Front-end code change data:
____________________
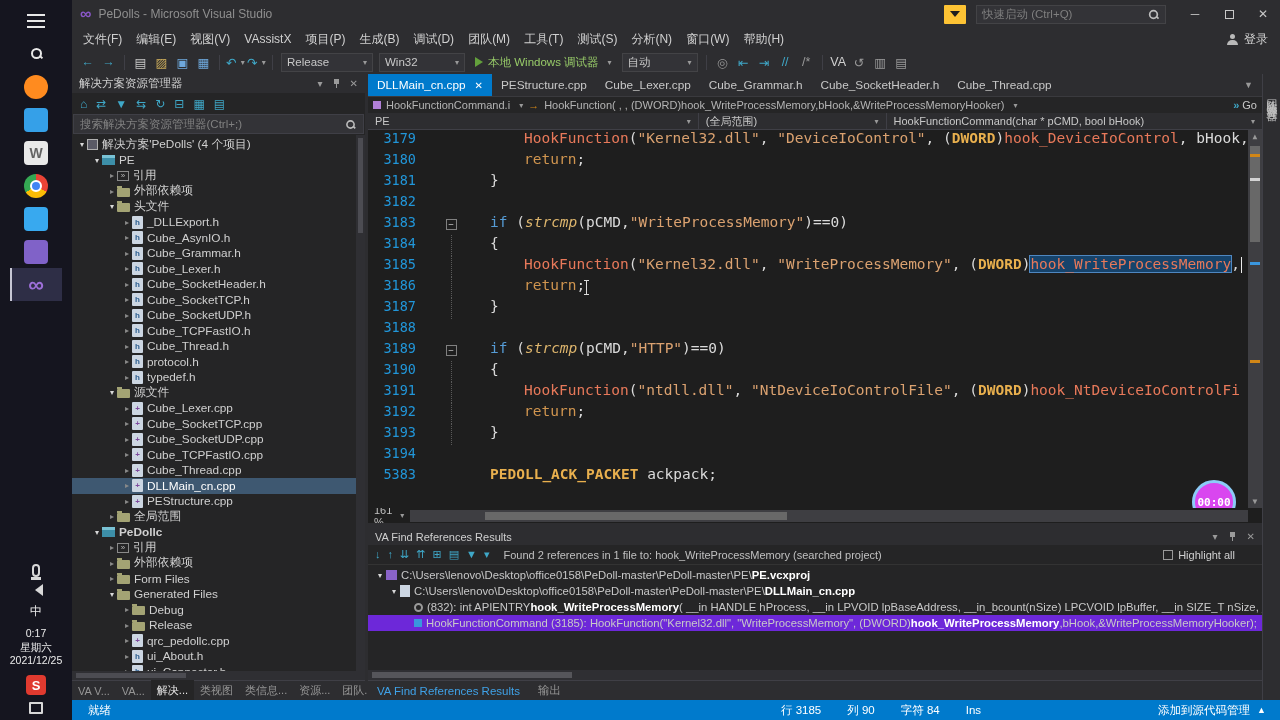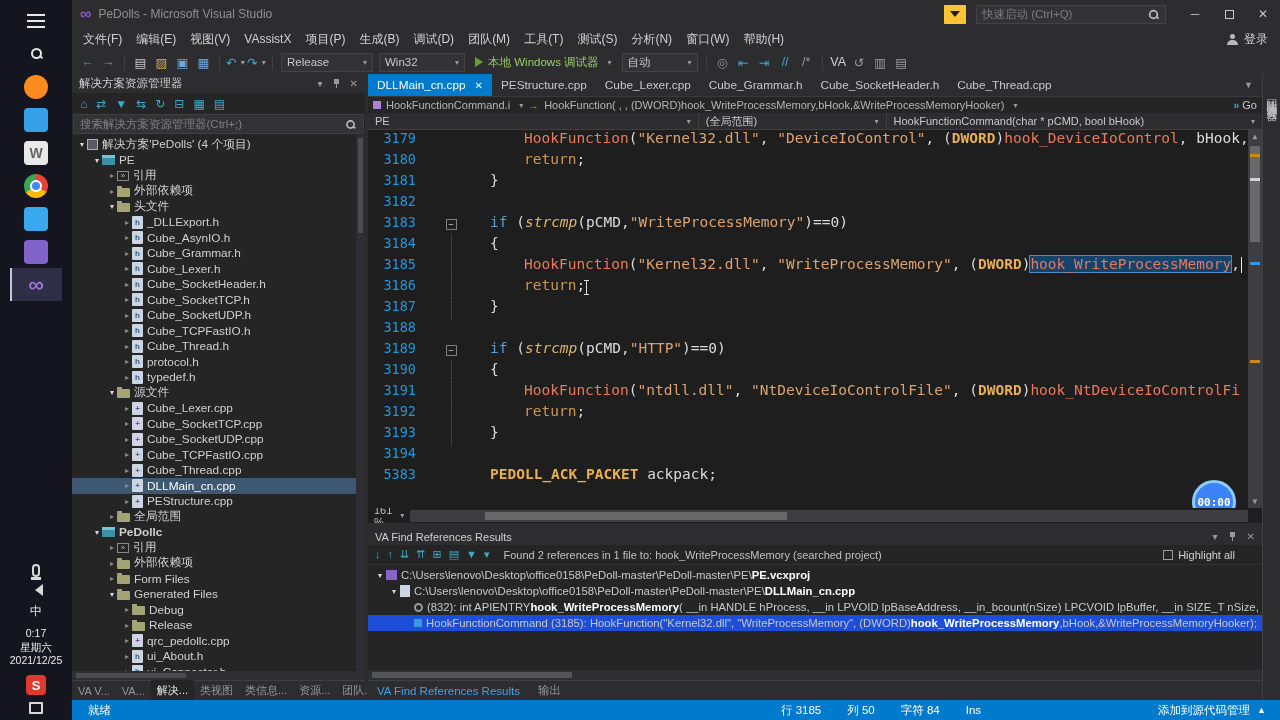--- a/index.html
+++ b/index.html
@@ -122,39 +122,39 @@
 .tk-pl{color:#dadada}.tk-kw{color:#569cd6}.tk-kw2{color:#d0954f}.tk-fn{color:#e8795a}
 .tk-str{color:#dba270}.tk-ty{color:#e9b04e;font-weight:bold}.tk-it{color:#ddb56d;font-style:italic}
 .tk-sel{background:#16436b;box-shadow:0 0 0 1px #4f87c0}
 .caret-i{display:inline-block;width:1px;height:16px;background:#ececec;vertical-align:middle;margin-left:1px}
 .ibeam{position:absolute;left:218px;top:151px;width:1px;height:13px;background:#dcdcdc}
 .ibeam::before,.ibeam::after{content:"";position:absolute;left:-2px;width:5px;height:1px;background:#dcdcdc}
 .ibeam::before{top:-1px}.ibeam::after{bottom:-1px}
 .vscroll{position:absolute;right:0;top:0;bottom:0;width:14px;background:#3e3e42;font-size:8px;color:#999;text-align:center}
 .vthumb{position:absolute;left:2px;right:2px;top:16px;height:96px;background:#686868}
 .mk{position:absolute;left:2px;right:2px;height:3px}
-.timer{position:absolute;right:26px;bottom:-16px;width:44px;height:44px;border-radius:50%;background:#3b82f6;border:3px solid #8ccbf7;color:#fff;display:flex;align-items:center;justify-content:center;font-size:11px;font-weight:bold;z-index:9}
+.timer{position:absolute;right:26px;bottom:-16px;width:44px;height:44px;border-radius:50%;background:#d946ef;border:3px solid #8ccbf7;color:#fff;display:flex;align-items:center;justify-content:center;font-size:11px;font-weight:bold;z-index:9}
 .hscrollrow{height:15px;background:#1e1e1e;display:flex;align-items:center;flex:none}
 .zoom{width:42px;display:flex;align-items:center;padding:0 6px;font-size:11px;color:#c0c0c0;gap:4px;flex:none}
 .htrack{flex:1;height:12px;background:#3e3e42;position:relative;margin-right:14px}
 .hthumb{position:absolute;left:9%;width:36%;top:2px;bottom:2px;background:#686868}
 .splitv{height:5px;background:#2d2d30;flex:none}
 
 
 .respanel{height:152px;display:flex;flex-direction:column;background:#252526;flex:none}
 .res-head{height:17px;display:flex;align-items:center;padding:0 7px;background:#2d2d30;color:#d0d0d0;font-size:11px;flex:none}
 .res-head .ri{margin-left:auto;display:flex;gap:10px;color:#999;font-size:10px;align-items:center}
 .res-tools{height:20px;display:flex;align-items:center;gap:6px;padding:0 7px;border-bottom:1px solid #333;font-size:11px;color:#b0b0b0;flex:none}
 .rticon{color:#3fa8c8;font-size:11px}
 .res-status{color:#c0c0c0;margin-left:8px;white-space:nowrap}
 .hl-all{margin-left:auto;display:flex;align-items:center;gap:5px;color:#d0d0d0;padding-right:20px;flex:none}
 .cb{width:10px;height:10px;border:1px solid #9a9a9a}
 .res-rows{flex:1;overflow:hidden;font-size:11.3px;color:#c8c8c8;padding-top:2px}
 .rrow{height:16px;display:flex;align-items:center;white-space:nowrap}
-.rrow.sel{background:#1d4ed8}
+.rrow.sel{background:#6d28d9}
 .rarrow{width:12px;text-align:center;font-size:8px;color:#d8d8d8;flex:none}
 .rico{flex:none;margin-right:4px;display:inline-flex}
 .ri-proj{width:11px;height:10px;background:#8a63c8}
 .ri-cpp{width:10px;height:12px;background:#ccd6e2}
 .ri-def{width:9px;height:9px;border:2px solid #9a9a9a;border-radius:50%}
 .ri-ref{width:8px;height:8px;background:#3a96dd}
 .rrow .b{color:#fff}
 .res-hscroll{height:10px;background:#2f2f33;position:relative;flex:none}
 .res-hscroll i{position:absolute;left:4px;top:2px;width:200px;height:6px;background:#55555a}
 .paneltabs{height:20px;display:flex;background:#2d2d30;border-top:1px solid #3f3f46;font-size:11.5px;align-items:center;flex:none}
@@ -672,21 +672,21 @@
 
       <aside id="rstrip">
           <span class="vtab">团队资源管理器</span>
         </aside>
     </div>
 
     <footer id="statusbar">
       <span>就绪</span>
       <span class="st-right">
         <span class="st-f">行 3185</span>
-        <span class="st-f">列 50</span>
+        <span class="st-f">列 90</span>
         <span class="st-f">字符 84</span>
         <span class="st-f">Ins</span>
         <span class="scm">
           <span>添加到源代码管理</span>
           <span style="font-size:9px">▲</span>
         </span>
       </span>
     </footer>
   </div>
 </div>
____________________
TASK DESCRIPTION - List every line in the records above that contains the word "margin".

COMPLETED TASK -
 .caret-i{display:inline-block;width:1px;height:16px;background:#ececec;vertical-align:middle;margin-left:1px}
 .htrack{flex:1;height:12px;background:#3e3e42;position:relative;margin-right:14px}
 .res-head .ri{margin-left:auto;display:flex;gap:10px;color:#999;font-size:10px;align-items:center}
 .res-status{color:#c0c0c0;margin-left:8px;white-space:nowrap}
 .hl-all{margin-left:auto;display:flex;align-items:center;gap:5px;color:#d0d0d0;padding-right:20px;flex:none}
 .rico{flex:none;margin-right:4px;display:inline-flex}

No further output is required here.